I've been adding daily diary notes to my tracker each day.
This morning I found this just flowed so thought I should bring it on over here. There are a few controversial aspects to this post, some medical and some spiritual. I assure you this is not an attack on anyone's beliefs. This is how I have found life to be and I know I don't have all the answers. If I did I would not be seeking truth.
As my energy improves I'm going to do a series of posts about dealing with Candida Problems my way, how it has affected my life and family and what steps I take to minimise it's affect on my life. Living well with Candida problems is a challenge, not least the lack of concern from the general medical profession.

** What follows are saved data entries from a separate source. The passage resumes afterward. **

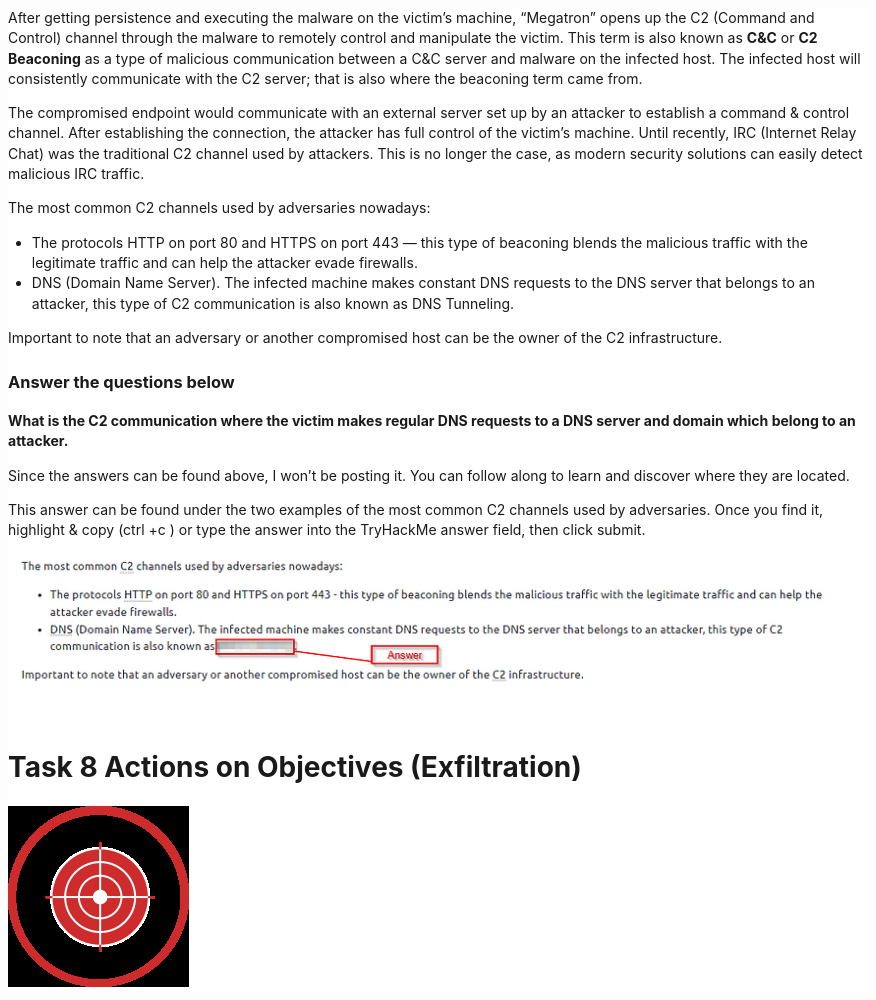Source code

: After getting persistence and executing the malware on the victim’s machine, “Megatron” opens up the C2 (Command and Control) channel through the malware to remotely control and manipulate the victim. This term is also known as **C&C** or **C2 Beaconing** as a type of malicious communication between a C&C server and malware on the infected host. The infected host will consistently communicate with the C2 server; that is also where the beaconing term came from.

The compromised endpoint would communicate with an external server set up by an attacker to establish a command & control channel. After establishing the connection, the attacker has full control of the victim’s machine. Until recently, IRC (Internet Relay Chat) was the traditional C2 channel used by attackers. This is no longer the case, as modern security solutions can easily detect malicious IRC traffic.

The most common C2 channels used by adversaries nowadays:

- The protocols HTTP on port 80 and HTTPS on port 443 — this type of beaconing blends the malicious traffic with the legitimate traffic and can help the attacker evade firewalls.
- DNS (Domain Name Server). The infected machine makes constant DNS requests to the DNS server that belongs to an attacker, this type of C2 communication is also known as DNS Tunneling.

Important to note that an adversary or another compromised host can be the owner of the C2 infrastructure.

### Answer the questions below

**What is the C2 communication where the victim makes regular DNS requests to a DNS server and domain which belong to an attacker.**

Since the answers can be found above, I won’t be posting it. You can follow along to learn and discover where they are located.

This answer can be found under the two examples of the most common C2 channels used by adversaries. Once you find it, highlight & copy (ctrl +c ) or type the answer into the TryHackMe answer field, then click submit.

![](01%20-%20Cyber%20Defence%20Frameworks/_resources/03%20Cyber%20Kill%20Chain/e8a8e5275c41316ff7b85ef5ac107c54_MD5.jpg)

# Task 8 Actions on Objectives (Exfiltration)

![](01%20-%20Cyber%20Defence%20Frameworks/_resources/03%20Cyber%20Kill%20Chain/1de9812d06a779e7b6f723f971f994a2_MD5.jpg)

As a Christian, one of the most difficult things to deal with has been the profusion of knowledge, help and advice from the Alternative Healing people. Some of it is good some of it is downright dangerous and some of it totally unnecessary or too expensive. There are a lot of people becoming fat cats on the alternative health band wagon and not all of them are genuine. Sadly, for me, many of the Holistic Health people are also involved in what I would term occult practice. I know they don't see it this way and I have no intention of challenging them or their beliefs but they are not for me.

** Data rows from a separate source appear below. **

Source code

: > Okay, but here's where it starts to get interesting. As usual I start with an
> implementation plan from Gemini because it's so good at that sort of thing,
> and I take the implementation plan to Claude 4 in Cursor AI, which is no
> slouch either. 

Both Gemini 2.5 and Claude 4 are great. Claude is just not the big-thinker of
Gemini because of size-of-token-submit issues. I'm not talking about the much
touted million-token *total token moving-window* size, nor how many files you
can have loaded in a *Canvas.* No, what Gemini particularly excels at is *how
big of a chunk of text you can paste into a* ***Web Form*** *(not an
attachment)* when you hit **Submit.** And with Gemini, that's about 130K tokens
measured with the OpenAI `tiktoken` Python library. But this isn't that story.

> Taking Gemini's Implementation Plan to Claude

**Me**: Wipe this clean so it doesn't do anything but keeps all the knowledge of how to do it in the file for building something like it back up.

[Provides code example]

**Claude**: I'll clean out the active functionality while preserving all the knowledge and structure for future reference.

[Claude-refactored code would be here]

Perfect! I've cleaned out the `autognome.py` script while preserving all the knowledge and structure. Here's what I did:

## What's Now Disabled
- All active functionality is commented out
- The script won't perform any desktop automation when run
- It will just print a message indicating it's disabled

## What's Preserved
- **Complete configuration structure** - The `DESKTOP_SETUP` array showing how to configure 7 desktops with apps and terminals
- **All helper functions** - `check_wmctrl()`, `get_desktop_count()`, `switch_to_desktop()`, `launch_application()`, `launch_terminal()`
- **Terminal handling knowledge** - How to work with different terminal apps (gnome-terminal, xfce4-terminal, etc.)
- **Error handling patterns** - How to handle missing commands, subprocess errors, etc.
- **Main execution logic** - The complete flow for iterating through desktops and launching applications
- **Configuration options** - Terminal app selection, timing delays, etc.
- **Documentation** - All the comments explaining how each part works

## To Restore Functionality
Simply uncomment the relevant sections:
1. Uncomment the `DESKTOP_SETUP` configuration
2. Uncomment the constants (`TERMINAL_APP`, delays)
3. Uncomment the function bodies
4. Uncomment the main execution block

I've had to sift through, what to me is either garbage or based on dark spiritualism and find the truth. I'm not a great researcher. It's not something I enjoy because it takes a certain level of discipline and enthusiasm which I don't have. But when you need to know something, you have to search, so search I have. Maybe one day I'll have the courage to write about what I deem to be dangerous ideas and practices.
I've also had to believe in myself. Many of my Christian friends would be horrified by the places I have gone for information.
Let's put it this way. I have been blessed with a sense of discernment of good and evil. I will know almost immediately which spiritual realm someone is working in. Sometimes I'm wrong but most times I pick it up fairly quickly. I have learned to glean the important, not be afraid of negative forces and jump with fright at spooks. That doesn't mean I'm going to walk with them, it means I no longer throw the baby out with the bathwater.
I can do this because i am confident of my Father's protection. Jesus came to give me life in all it's abundance. I don't always have that. Part of an abundant life should be good health and well being. This is not always so for everyone but that doesn't mean we should accept less. We pray, asking God that things be on earth as they are in heaven. I don't think anyone in heaven struggles with fatigue and unwellness. God could Zap me well in an instant but He's left me with this learning curve which all too often feels as though it's more than I can bear, certainly more than I think I need.
My part is do the best I can and learn the best way to live and remain as healthy as possible in spite of my limitations. I'm doing this the best way I know and trusting God to help me through, to protect me from dangerous side tracks and lead me forward.
I have longed over the years for some good information from Christian and scientific people. There is some but most of it remains anecdotal. I will write out my story and it will be anecdotal but maybe it will help someone else and maybe someone with a scientific bent will add it to their knowledge and find it useful in their research.
I can but do the best I can with what I have.